Is Our Obsession With Cars ‘Insane?’ How Are Those Behaviors Changing?

The North American International Auto Show kicks off this week. But not everyone agrees that the car is so worth celebrating.

Remi Jouan

The North American Auto Show (NAIAS) kicks off this week as it opens its doors to journalists, industry watchers, and public figures.

This is our annual homage to the car — and to some extent, to ourselves, as the city that invented the car’s mass production and still rides or dies with the car’s fortunes or failures.

But not everyone agrees that the car is so worth celebrating.

Edward Humes is journalist and author of the book “Door to Door: The Magnificent, Maddening, Mysterious World of Transportation.”

He writes, “Considering the constant fatalities, rampant pollution, and exorbitant costs of ownership, there is no better word to characterize the car’s dominance than insane.”

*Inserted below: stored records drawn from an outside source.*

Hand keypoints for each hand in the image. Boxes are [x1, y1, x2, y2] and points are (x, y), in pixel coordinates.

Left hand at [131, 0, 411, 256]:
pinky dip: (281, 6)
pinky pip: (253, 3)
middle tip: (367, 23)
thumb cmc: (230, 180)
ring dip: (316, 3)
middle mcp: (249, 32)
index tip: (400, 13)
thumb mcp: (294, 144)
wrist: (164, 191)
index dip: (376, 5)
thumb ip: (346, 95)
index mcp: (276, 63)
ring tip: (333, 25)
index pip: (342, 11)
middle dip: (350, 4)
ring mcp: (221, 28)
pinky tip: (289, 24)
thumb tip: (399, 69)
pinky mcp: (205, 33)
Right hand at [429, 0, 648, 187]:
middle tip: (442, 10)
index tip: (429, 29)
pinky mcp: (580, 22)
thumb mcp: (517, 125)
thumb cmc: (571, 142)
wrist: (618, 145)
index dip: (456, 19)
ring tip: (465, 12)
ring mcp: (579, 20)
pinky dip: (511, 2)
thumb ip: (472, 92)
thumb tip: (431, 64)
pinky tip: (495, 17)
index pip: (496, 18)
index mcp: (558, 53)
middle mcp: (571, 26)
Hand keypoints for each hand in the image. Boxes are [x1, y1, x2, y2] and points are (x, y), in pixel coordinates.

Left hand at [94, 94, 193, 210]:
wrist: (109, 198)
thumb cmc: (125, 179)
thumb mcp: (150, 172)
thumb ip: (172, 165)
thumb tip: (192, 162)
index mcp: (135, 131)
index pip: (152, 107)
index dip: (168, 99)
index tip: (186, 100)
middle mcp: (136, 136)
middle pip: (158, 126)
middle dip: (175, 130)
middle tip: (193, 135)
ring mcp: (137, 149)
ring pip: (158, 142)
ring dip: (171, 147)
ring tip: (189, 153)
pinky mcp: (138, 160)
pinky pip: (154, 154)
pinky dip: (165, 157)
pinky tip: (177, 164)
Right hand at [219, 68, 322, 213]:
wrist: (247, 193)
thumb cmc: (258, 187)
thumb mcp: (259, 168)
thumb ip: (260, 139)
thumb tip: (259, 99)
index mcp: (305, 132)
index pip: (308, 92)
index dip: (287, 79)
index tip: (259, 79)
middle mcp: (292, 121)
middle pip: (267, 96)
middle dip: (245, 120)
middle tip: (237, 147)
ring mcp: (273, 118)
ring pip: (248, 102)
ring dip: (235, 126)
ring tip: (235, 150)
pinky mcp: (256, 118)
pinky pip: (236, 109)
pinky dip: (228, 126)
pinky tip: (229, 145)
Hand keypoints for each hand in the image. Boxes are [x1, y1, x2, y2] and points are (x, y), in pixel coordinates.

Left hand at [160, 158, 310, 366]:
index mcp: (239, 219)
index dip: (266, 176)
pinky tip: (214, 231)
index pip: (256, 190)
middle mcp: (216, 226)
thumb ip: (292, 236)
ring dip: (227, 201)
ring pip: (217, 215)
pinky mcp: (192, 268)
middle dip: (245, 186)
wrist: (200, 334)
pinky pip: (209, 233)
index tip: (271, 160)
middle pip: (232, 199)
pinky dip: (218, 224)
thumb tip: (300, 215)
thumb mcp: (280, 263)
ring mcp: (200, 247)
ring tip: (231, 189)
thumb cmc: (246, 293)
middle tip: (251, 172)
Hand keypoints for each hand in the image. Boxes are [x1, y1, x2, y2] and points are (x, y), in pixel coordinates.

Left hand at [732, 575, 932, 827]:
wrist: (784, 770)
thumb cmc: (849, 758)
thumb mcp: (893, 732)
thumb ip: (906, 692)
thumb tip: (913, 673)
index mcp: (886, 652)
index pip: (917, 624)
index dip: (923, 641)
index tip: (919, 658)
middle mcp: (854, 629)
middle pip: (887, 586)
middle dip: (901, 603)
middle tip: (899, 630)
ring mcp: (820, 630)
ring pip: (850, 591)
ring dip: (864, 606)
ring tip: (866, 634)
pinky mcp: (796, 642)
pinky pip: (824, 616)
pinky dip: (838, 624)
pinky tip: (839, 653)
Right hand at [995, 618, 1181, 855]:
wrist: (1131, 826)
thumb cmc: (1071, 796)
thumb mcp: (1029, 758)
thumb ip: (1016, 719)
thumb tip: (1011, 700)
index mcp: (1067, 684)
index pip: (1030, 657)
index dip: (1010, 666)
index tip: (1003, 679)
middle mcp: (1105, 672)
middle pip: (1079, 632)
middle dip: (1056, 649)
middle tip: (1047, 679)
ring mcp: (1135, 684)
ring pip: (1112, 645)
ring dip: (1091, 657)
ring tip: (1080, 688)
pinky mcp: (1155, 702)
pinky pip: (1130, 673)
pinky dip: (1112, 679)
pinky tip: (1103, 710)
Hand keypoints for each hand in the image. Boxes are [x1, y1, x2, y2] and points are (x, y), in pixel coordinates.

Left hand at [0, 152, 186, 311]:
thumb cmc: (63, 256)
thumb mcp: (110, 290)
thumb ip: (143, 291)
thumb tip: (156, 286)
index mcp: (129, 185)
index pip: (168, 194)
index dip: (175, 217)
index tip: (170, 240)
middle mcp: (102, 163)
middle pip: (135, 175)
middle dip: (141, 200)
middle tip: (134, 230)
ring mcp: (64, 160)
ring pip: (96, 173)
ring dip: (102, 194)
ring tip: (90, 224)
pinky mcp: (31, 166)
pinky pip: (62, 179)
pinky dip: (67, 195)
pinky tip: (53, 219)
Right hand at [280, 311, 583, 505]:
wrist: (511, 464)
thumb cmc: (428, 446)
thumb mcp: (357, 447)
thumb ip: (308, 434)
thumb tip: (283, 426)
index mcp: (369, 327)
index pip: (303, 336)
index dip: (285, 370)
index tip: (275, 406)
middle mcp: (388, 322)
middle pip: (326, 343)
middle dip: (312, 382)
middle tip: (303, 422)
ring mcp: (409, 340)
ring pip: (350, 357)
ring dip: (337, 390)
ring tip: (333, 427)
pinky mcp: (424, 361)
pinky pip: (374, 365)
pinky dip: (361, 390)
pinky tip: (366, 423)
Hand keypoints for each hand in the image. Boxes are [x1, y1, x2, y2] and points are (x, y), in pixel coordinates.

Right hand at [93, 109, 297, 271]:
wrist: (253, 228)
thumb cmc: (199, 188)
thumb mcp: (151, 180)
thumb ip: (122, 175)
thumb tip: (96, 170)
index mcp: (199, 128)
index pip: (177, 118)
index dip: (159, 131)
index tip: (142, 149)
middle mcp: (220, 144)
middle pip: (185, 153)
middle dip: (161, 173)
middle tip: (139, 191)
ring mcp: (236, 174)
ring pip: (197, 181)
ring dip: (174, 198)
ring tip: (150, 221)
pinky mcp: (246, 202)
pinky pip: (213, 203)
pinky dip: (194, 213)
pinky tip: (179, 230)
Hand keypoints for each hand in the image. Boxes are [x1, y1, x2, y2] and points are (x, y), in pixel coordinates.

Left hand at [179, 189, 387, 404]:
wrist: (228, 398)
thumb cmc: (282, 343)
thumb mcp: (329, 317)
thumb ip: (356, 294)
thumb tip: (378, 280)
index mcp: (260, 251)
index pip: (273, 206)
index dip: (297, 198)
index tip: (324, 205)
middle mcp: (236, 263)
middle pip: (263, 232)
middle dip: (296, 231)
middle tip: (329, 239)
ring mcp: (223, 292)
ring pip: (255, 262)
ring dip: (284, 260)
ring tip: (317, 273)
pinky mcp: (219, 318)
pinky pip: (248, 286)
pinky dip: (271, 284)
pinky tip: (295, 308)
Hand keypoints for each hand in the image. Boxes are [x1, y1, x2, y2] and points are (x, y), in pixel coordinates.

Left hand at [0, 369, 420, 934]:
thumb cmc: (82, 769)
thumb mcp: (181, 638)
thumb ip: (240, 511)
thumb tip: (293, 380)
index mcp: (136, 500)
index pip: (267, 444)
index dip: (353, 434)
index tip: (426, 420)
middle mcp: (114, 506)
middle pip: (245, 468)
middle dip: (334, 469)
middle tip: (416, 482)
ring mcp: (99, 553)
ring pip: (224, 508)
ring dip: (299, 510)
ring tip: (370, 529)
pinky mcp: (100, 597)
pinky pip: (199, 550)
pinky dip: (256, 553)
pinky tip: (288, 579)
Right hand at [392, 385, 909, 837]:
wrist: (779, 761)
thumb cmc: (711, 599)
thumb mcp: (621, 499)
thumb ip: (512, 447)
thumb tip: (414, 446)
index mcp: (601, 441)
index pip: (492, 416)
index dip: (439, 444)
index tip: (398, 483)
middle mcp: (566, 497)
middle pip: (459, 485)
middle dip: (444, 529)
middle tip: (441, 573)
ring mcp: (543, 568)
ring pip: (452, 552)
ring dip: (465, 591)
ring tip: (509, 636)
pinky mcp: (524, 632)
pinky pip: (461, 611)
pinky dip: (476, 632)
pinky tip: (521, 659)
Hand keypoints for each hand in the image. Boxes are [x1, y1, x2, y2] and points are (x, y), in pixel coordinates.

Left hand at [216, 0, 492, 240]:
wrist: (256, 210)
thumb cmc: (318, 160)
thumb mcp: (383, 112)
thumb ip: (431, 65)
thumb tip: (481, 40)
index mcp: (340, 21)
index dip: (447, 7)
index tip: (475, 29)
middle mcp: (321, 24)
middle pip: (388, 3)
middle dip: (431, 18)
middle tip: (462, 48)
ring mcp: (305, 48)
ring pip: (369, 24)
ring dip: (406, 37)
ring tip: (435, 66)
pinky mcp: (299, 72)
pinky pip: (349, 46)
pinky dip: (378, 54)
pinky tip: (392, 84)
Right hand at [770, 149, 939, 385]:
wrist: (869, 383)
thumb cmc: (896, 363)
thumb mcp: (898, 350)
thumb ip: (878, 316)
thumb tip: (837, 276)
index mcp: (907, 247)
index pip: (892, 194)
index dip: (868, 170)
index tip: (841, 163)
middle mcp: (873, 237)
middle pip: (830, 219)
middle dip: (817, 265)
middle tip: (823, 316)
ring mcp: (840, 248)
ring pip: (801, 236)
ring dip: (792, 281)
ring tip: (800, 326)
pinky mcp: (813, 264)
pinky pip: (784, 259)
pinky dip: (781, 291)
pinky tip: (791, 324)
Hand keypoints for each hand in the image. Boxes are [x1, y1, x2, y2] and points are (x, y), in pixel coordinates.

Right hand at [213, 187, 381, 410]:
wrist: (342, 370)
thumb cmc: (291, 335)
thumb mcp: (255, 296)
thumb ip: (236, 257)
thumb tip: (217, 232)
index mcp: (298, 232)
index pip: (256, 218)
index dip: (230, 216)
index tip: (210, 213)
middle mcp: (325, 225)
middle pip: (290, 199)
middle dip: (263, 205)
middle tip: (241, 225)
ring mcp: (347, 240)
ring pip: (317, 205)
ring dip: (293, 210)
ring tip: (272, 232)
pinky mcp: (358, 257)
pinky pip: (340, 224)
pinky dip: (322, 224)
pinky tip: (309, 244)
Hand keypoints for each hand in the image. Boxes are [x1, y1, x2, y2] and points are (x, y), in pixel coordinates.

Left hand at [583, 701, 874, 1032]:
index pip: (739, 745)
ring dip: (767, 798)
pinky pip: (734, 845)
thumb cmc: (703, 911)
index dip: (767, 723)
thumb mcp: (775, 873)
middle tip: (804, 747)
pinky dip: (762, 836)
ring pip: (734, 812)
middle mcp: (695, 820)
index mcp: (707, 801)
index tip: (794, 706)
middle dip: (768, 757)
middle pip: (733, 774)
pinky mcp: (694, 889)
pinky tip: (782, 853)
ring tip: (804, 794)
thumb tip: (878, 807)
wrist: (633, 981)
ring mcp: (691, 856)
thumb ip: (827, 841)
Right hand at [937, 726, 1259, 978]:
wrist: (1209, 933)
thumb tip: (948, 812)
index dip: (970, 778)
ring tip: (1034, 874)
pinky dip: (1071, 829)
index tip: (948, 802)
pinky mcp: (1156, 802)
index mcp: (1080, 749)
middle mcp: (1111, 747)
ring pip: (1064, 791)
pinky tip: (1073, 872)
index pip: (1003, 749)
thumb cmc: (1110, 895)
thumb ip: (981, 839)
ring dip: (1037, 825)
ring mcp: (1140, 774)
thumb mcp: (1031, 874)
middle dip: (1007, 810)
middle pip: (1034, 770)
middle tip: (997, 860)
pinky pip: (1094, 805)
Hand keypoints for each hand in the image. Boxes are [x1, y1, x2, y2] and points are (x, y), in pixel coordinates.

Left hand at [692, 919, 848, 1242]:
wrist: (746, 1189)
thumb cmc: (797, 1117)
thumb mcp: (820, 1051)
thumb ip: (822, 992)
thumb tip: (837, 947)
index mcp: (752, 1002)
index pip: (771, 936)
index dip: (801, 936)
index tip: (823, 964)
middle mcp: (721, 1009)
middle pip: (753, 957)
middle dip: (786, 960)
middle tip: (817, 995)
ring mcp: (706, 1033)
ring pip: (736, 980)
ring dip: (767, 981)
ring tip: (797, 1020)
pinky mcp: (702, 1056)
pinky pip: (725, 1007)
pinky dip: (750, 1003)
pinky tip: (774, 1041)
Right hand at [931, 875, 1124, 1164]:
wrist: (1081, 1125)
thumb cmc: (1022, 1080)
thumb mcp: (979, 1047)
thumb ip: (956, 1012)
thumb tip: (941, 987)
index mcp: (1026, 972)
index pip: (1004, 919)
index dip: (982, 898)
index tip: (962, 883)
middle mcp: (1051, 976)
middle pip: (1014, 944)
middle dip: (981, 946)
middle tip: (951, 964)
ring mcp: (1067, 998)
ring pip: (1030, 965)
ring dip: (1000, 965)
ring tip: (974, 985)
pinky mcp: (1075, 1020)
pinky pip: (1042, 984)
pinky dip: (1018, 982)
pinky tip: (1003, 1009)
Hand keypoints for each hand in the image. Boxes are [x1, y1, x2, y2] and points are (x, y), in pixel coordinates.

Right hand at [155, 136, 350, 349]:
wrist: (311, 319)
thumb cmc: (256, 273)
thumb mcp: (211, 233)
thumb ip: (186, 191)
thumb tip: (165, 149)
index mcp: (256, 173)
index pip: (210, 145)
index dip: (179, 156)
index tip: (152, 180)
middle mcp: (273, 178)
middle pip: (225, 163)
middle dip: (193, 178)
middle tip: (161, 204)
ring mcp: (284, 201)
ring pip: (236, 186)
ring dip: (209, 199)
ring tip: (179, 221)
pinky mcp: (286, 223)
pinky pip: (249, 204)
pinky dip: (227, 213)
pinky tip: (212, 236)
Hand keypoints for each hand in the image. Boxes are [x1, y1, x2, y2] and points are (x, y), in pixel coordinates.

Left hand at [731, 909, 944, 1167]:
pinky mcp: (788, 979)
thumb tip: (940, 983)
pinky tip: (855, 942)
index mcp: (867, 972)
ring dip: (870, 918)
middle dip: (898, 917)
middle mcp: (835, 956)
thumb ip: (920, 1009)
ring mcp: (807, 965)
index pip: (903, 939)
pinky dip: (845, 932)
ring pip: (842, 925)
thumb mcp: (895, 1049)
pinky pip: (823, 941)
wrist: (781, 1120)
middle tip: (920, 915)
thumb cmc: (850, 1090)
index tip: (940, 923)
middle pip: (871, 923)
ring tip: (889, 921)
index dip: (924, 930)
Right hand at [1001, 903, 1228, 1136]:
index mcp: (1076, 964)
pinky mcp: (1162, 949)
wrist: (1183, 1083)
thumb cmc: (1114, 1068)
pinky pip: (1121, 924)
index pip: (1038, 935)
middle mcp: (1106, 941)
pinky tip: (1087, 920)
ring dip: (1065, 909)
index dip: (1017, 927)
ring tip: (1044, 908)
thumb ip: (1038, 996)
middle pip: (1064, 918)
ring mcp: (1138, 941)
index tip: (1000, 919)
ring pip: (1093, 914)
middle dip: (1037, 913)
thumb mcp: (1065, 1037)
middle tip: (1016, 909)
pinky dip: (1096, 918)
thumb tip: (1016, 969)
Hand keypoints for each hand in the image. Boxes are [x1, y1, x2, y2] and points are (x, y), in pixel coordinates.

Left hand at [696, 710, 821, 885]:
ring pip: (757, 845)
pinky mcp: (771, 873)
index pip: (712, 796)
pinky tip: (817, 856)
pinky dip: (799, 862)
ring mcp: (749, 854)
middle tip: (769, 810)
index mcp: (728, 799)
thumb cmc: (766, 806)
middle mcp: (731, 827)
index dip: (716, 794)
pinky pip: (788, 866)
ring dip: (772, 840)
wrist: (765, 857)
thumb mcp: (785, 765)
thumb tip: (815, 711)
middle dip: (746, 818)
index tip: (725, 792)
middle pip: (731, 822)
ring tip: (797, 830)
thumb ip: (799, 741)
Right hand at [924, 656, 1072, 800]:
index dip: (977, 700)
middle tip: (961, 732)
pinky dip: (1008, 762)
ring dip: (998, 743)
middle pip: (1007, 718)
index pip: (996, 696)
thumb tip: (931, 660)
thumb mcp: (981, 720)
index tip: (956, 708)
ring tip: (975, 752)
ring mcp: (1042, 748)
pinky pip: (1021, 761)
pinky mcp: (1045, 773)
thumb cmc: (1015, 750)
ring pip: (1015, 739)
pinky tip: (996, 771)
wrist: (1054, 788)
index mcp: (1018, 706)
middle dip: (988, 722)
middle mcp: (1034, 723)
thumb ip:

You can read an excerpt from that book in The Atlantic here.

Humes joins Detroit Today with Stephen Henderson to talk about our current behaviors as they relate to cars and trucks.

Henderson also speaks with Amy Webb a quantitative futurist and professor at the NYU Stern School of Business. She’s also the founder of the Future Today Institute.

Webb talks about how our relationships with cars are changing, as well as the ways in which our behaviors are likely to change in the future as technology evolves.